Cartel Land (2015)

Un camión se detiene en medio de la nada, de su interior sale un grupo de hombres encapuchados que abren la puerta trasera del vehículo y comienzan a descargar barriles que ruedan con dificultad hasta el suelo. La luz de los faroles ilumina el paraje desértico ahora transformado en improvisada cocina de metanfetaminas. Walter White es un chiste comparado con estos hombres fornidos y armados hasta los dientes que mezclan líquidos entre vapores tóxicos y carcajadas. No hay trabajadores más leales. Todos dispuestos a dar la vida por la empresa que los ha hecho ricos de la noche a la mañana  –aprende algo, Tim Cook–.

“Esto nunca se va a acabar”, aúlla con sorna el líder encapuchado que porta una camiseta impresa con el logo de las autodefensas michoacanas: grupo armado surgido en Tepalcatepec que expulsó a la organización de los Caballeros Templarios –tomemos un segundo para imaginar el nivel de misticismo imbécil que emana de dicho nombre– y que prometió erradicar al narcotráfico de la zona. El hombre encapuchado es prueba y autor del desastre anunciado, de lo inevitable, de la incapacidad de exterminar un mal que pocos desean ver exterminado. ¿Salida? ¿Solución? La ecuación se antoja imposible.
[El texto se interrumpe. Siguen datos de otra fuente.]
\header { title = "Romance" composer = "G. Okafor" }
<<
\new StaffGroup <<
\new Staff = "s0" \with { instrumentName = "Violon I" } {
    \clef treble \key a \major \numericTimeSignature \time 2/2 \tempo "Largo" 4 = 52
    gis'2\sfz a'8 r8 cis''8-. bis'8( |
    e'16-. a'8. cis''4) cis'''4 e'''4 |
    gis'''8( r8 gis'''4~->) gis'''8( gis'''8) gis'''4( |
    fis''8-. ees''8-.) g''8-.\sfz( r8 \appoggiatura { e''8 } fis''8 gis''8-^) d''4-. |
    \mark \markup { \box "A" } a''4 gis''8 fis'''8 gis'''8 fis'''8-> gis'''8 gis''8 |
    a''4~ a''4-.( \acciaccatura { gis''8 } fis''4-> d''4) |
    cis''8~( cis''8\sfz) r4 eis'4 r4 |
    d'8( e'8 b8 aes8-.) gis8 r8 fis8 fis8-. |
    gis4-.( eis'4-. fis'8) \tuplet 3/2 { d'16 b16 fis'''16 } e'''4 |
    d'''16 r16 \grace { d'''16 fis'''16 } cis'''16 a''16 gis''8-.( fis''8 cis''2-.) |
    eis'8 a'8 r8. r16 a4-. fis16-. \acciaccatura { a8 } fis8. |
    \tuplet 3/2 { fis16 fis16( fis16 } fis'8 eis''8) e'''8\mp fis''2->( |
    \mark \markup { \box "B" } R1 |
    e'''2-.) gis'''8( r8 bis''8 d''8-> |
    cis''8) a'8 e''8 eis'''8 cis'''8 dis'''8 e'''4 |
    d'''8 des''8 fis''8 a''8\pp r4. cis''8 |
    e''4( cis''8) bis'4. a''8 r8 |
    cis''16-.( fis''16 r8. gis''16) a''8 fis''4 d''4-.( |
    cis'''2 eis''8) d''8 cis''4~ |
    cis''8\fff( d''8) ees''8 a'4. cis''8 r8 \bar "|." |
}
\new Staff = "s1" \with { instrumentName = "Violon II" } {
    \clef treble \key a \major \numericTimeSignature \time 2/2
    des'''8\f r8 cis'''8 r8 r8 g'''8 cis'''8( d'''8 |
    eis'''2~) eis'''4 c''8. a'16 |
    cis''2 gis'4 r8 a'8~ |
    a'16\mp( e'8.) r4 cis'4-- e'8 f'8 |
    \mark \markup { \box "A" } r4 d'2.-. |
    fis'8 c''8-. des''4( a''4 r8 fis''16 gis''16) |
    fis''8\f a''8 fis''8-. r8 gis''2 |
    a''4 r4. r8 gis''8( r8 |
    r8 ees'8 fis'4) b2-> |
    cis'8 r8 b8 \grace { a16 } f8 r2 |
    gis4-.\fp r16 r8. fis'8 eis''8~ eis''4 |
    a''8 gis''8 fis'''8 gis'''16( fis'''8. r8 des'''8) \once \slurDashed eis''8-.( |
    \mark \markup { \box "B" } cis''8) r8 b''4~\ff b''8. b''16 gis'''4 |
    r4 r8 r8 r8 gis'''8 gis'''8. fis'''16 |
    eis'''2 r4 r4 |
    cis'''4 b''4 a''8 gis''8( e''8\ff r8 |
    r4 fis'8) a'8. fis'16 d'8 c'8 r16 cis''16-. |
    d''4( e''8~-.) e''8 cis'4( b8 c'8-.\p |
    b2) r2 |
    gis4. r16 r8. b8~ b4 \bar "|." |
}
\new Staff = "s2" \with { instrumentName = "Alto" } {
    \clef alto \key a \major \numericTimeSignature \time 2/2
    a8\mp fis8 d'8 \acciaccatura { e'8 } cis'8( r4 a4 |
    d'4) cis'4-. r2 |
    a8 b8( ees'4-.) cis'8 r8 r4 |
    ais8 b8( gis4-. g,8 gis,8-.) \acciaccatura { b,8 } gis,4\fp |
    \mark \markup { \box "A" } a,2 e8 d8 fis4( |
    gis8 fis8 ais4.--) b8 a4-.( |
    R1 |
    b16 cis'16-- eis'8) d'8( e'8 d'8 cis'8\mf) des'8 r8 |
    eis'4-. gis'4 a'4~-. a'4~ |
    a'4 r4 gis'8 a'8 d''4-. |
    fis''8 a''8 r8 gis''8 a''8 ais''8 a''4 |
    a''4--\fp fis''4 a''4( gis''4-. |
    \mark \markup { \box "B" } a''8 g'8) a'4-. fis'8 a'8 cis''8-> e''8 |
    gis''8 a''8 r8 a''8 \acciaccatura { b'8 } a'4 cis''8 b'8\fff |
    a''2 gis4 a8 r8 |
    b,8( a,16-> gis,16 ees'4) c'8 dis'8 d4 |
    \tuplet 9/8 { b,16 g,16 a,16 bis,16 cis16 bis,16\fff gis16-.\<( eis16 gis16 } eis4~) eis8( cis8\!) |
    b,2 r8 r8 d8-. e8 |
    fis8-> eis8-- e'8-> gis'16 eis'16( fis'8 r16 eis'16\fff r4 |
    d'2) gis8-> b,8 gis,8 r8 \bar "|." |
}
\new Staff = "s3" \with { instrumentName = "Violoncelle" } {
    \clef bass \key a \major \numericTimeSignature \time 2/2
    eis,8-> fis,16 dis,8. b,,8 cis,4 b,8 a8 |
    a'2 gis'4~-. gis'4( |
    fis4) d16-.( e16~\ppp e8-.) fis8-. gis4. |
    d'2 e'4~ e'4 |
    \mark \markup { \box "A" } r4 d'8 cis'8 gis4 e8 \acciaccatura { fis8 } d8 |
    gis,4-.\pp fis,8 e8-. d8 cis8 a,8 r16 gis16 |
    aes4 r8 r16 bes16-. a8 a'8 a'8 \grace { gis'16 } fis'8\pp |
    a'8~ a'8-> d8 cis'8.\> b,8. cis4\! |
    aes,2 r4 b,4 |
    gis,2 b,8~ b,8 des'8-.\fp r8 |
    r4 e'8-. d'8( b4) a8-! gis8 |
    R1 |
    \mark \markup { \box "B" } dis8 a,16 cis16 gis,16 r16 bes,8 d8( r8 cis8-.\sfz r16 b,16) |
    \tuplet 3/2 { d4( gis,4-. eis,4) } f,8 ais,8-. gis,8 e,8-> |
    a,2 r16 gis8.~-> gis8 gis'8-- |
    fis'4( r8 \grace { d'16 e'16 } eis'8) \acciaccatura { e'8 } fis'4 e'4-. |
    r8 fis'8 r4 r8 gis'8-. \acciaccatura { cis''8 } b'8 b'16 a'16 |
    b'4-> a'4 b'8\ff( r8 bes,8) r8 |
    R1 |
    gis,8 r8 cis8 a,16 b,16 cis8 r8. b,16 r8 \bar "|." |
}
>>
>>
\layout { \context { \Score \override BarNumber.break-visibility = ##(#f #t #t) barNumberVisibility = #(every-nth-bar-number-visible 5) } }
Cartel Land, tercer largometraje del director Matthew Heineman, es un documento fílmico invaluable que reflexiona sobre la génesis y trayectoria de dos grupos armados que, bajo la pretensión de impartir justicia, operan fuera de la maquinaria del estado: por un lado el filme sigue a un grupo de patrulleros fronterizos amateur que, cansados de la “invasión” de mano de obra sudamericana –manejada en buena medida también por los cárteles– han creado patrullas armadas –compuestas básicamente por estadounidenses resentidos y “patriotas”– que se dedica a cazar, apresar y entregar a los migrantes ilegales a la policía norteamericana oficial; mientras que desde el otro lado del espectro el filme narra la historia de las autodefensas michoacanas, desde sus nobles inicios hasta su deprimente actualidad.
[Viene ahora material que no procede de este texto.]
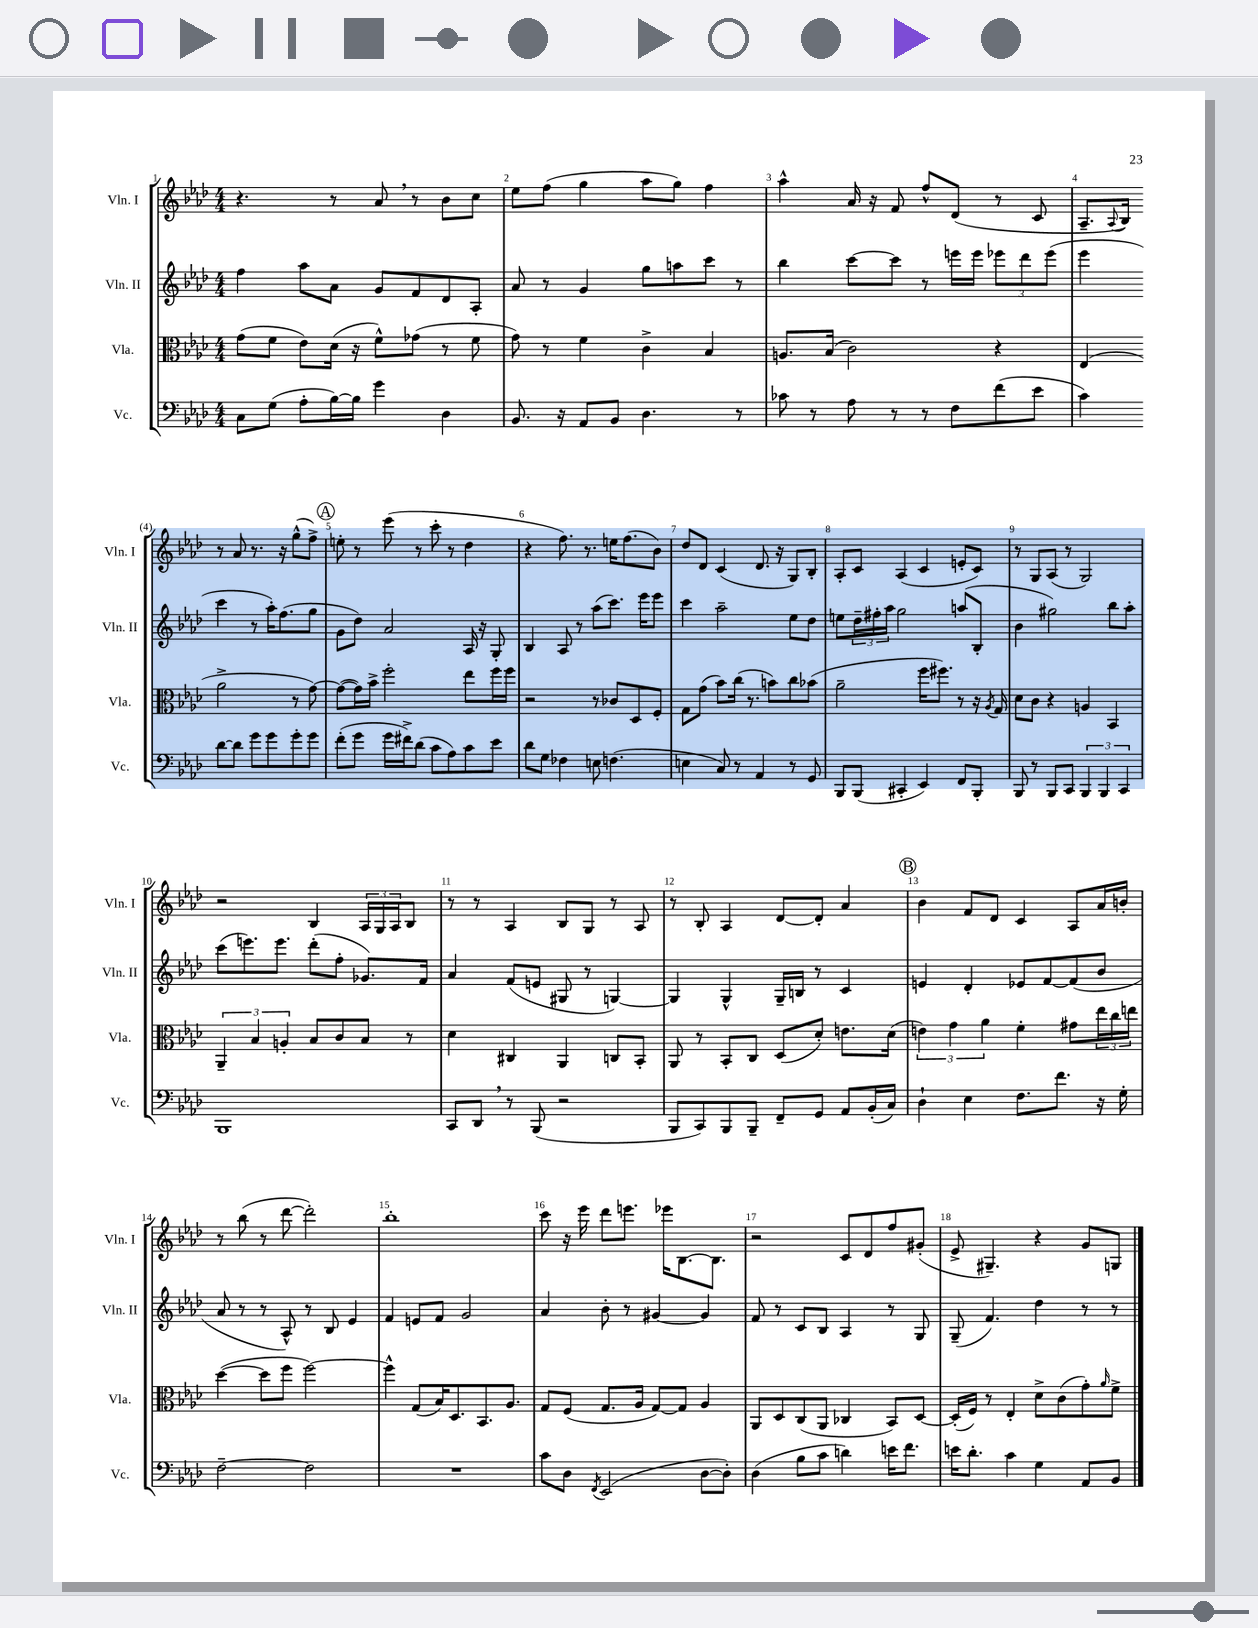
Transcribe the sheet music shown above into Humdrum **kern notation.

**kern	**kern	**kern	**kern
*staff4	*staff3	*staff2	*staff1
*clefF4	*clefC3	*clefG2	*clefG2
*k[b-e-a-d-]	*k[b-e-a-d-]	*k[b-e-a-d-]	*k[b-e-a-d-]
*M4/4	*M4/4	*M4/4	*M4/4
8C	(8g	4ff	4.r
(8G	8f	.	.
8A-'	8e-)	8aa-	.
[16B-)	(16d-	8a-	8r
16B-]	16r	.	.
4g	8f^^)	8g	8a-
.	(8g-	8f	8r
4D-	8r	8d-	8b-
.	8f	8A-'	8cc
=	=	=	=
8.BB-	8g)	8a-	8ee-
.	8r	8r	(8ff
16r	.	.	.
8AA-	4f	4g	4gg
8BB-	.	.	.
4.D-	4c^	8gg	8aa-
.	.	8aa	8gg)
.	4B-	8ccc	4ff
8r	.	8r	.
=	=	=	=
8c-	8.A	4bb-	4aa-^^
8r	.	.	.
.	(16B-	.	.
8A-	2c)	[8ccc	16a-
.	.	.	16r
8r	.	8ccc]	8f
8r	.	8r	8ff^^
8F	.	16eee	(8d-
.	.	16eee	.
(8f	4r	12eee-	8r
.	.	12ddd-	.
8e-	.	.	8c
.	.	(12eee-	.
=	=	=	=
4c)	(4E-	4eee-	8.A-~
.	.	.	8qqA-
.	.	.	16B-)
[8d-	2a-^	4ccc	8r
8d-]	.	.	8a-
8g	.	8r	8.r
8g	.	16aa-')	.
.	.	(8.ff	16r
8g'	8r	.	(8gg^^
8g	[8g)	8gg	8ff^)
=	=	=	=
(8f'	(8g_	8g	8ee'
8g	16g])	8dd-)	8r
.	16b-^	.	.
16g	2ff'	2a-	(8eee-
16f#^)	.	.	.
(8d-	.	.	8r
8c	.	.	8ccc'
8A-)	.	.	8r
8c	8ee-	16A-	4dd-
.	.	16r	.
8e-	16ff	8G'	.
.	16ff	.	.
=	=	=	=
8d-	2r	4B-	4r
8G	.	.	.
4F-	.	8A-	8.ff)
.	.	8r	.
.	.	.	8.r
8E	8r	(8aa-	.
(4.F	8c-	8.ccc)	16ee
.	.	.	(8.ff
.	8D-	.	.
.	.	16eee-	.
.	8F'	8eee-	8b-)
=	=	=	=
4E	8G	4ccc	8dd-
.	(8g	.	8d-
8C)	8b-)	2aa-~	(4c
8r	(16cc	.	.
.	8.r	.	.
4AA-	.	.	8.d-
.	8b)	.	.
.	.	.	16r
8r	8cc	8ee-	8G)
8GG	(8b-	8dd-	8B-'
=	=	=	=
8BBB-	2a-~	8ee	8A-'
(8BBB-	.	24dd-~	8c
.	.	24ff#'	.
.	.	24aa-	.
4CC#'	.	2gg	(4A-
4EE-)	16ff	.	4c
.	8.ff#)	.	.
8FF	8r	(8aa	8e'
8BBB-'	16r	8B-'	8c)
.	8qA-	.	.
.	16G	.	.
=	=	=	=
8BBB-	8d-	4b-	8r
8r	8c	.	8G
8BBB-	4r	2gg#)	(8A-
8CC	.	.	8r
6BBB-	4A	.	2G)
6BBB-	.	.	.
.	4BB-	8bb-	.
6CC	.	.	.
.	.	8aa-'	.
=	=	=	=
1BBB-	6AA-~	(8ccc	2r
.	.	8.eee)	.
.	6B-	.	.
.	.	8.eee	.
.	6A'	.	.
.	8B-	(8ddd-'	4B-
.	8c	8ff'	.
.	8B-	8.g-)	24A-
.	.	.	24G
.	.	.	24A-
.	8r	.	8B-
.	.	16f	.
=	=	=	=
8CC	4d-	4a-	8r
8DD-	.	.	8r
8r	4C#	(8f	4A-
(8BBB-	.	8e	.
2r	4AA-	8G#	8B-
.	.	8r	8G
.	8C	[4G)	8r
.	8BB-'	.	8A-
=	=	=	=
8BBB-	8AA-	4G]	8r
8CC)	8r	.	8B-'
8BBB-	8BB-'	4G^^	4A-
8BBB-~	8C	.	.
8FF~	(8D-	16G~	[8d-
.	.	16B	.
8GG	8d-')	8r	8d-']
8AA-	8.e	4c	4a-
(16BB-'	.	.	.
16C)	(16d-	.	.
=	=	=	=
4D-`	6e)	4e	4b-
.	6g	.	.
4E-	.	4d-'	8f
.	6a-	.	.
.	.	.	8d-
8.F	4f'	8e-	4c
.	.	[8f	.
8.f	.	.	.
.	8g#	(8f]	8A-
16r	24ee-	8b-	16a-
.	24cc	.	.
16G'	.	.	16b'
.	24ee	.	.
=	=	=	=
[2F~	([4dd-	8a-	8r
.	.	8r	(8bb-
.	8dd-]	8r	8r
.	8ff	8A-^^)	[8ddd-
2F]	[2ff)	8r	2ddd-'])
.	.	8B-	.
.	.	4e-	.
=	=	=	=
1r	4ff^^]	4f	1bb-'
.	(8G	8e	.
.	16B-)	8f	.
.	8.D-	.	.
.	.	2g	.
.	8.BB-	.	.
.	8.A-	.	.
=	=	=	=
8c	8G	4a-	8ccc
8D-	(8F	.	16r
.	.	.	16eee-
8qFF	.	.	.
(2EE-	8.G	8b-'	8ddd-
.	.	8r	8.eee
.	16A-	.	.
.	[8G)	[4g#	.
.	.	.	16eee-
.	8G]	.	[8.B-
[8D-	4A-	4g#]	.
.	.	.	8.B-]
8D-'])	.	.	.
=	=	=	=
(4D-	8AA-	8f	2r
.	8D-	8r	.
8B-	(8C	8c	.
8c	8AA-	8B-	.
4d)	4C-	4A-	8c
.	.	.	8d-
16e	8BB-)	8r	8ff
8.f	.	.	.
.	[8D-	8G	(8g#'
=	=	=	=
16e	(16D-']	(8G~	8e-^
8.d-'	16F)	.	.
.	8r	4.f)	4.G#~)
4c	4E-'	.	.
4G	8d-^	4dd-	4r
.	(8c	.	.
8AA-	8g')	8r	8g
.	16qqa-	.	.
8BB-	8f^	8r	8G
==	==	==	==
*-	*-	*-	*-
Heineman consigue infiltrar el movimiento de las autodefensas con arrojo e inteligencia, para capturar momentos verdaderamente escalofriantes –fieles espejos de la insostenible situación de violencia generada por el narcotráfico, resumida en la desmedida ambición de poder que otorga el dinero “fácil” y en la incapacidad del gobierno para frenar un tren que lo ha rebasado por completo– momentos que van desde balaceras, salvajes cacerías de Caballeros Templarios, documentación de la tortura sistemática impartida hacia aquellos que son “sospechosos” de narcotráfico sin mayor prueba que la palabra de algún “testigo”, y finalmente los visibles esfuerzos –encomiables pero ingenuos– del doctor Mireles para liderar la rebelión contra el narco.

Puedo imaginar a Heineman escogiendo su tema de estudio e intentando acercarse a la visión del justiciero norteamericano con la misma intensidad que a la de los “justicieros” mexicanos, sin embargo, conforme avanza el filme resulta evidente que los problemas que Estados Unidos enfrenta en su lado de la frontera son nada en comparación a los descabezamientos, asesinatos y tuppers repletos de metanfetamina que coexisten en la zona mexicana, situación que obliga a Heineman a dejar por momentos de lado la historia del estadounidense xenófobo para concentrar la mayor parte de su metraje en el infierno michoacano.

En colaboración con el fotógrafo Matt Porwol, Heineman consigue crear un retrato aterrador del presente mexicano, que lejos de enfocarse en el drama amarillista se percibe profundamente objetivo –véase el análisis del personaje de Mireles, expuesto como un hombre brillante, idealista y de acción, pero también como un hombre manipulable y finalmente débil–. La conclusión de dicho retrato es una desesperanzadora anticipación del fracaso inevitable de esa guerra irresoluble, infinita e inabarcable contra el narco. La bandera tricolor en blanco y negro. Hora y media de puro luto.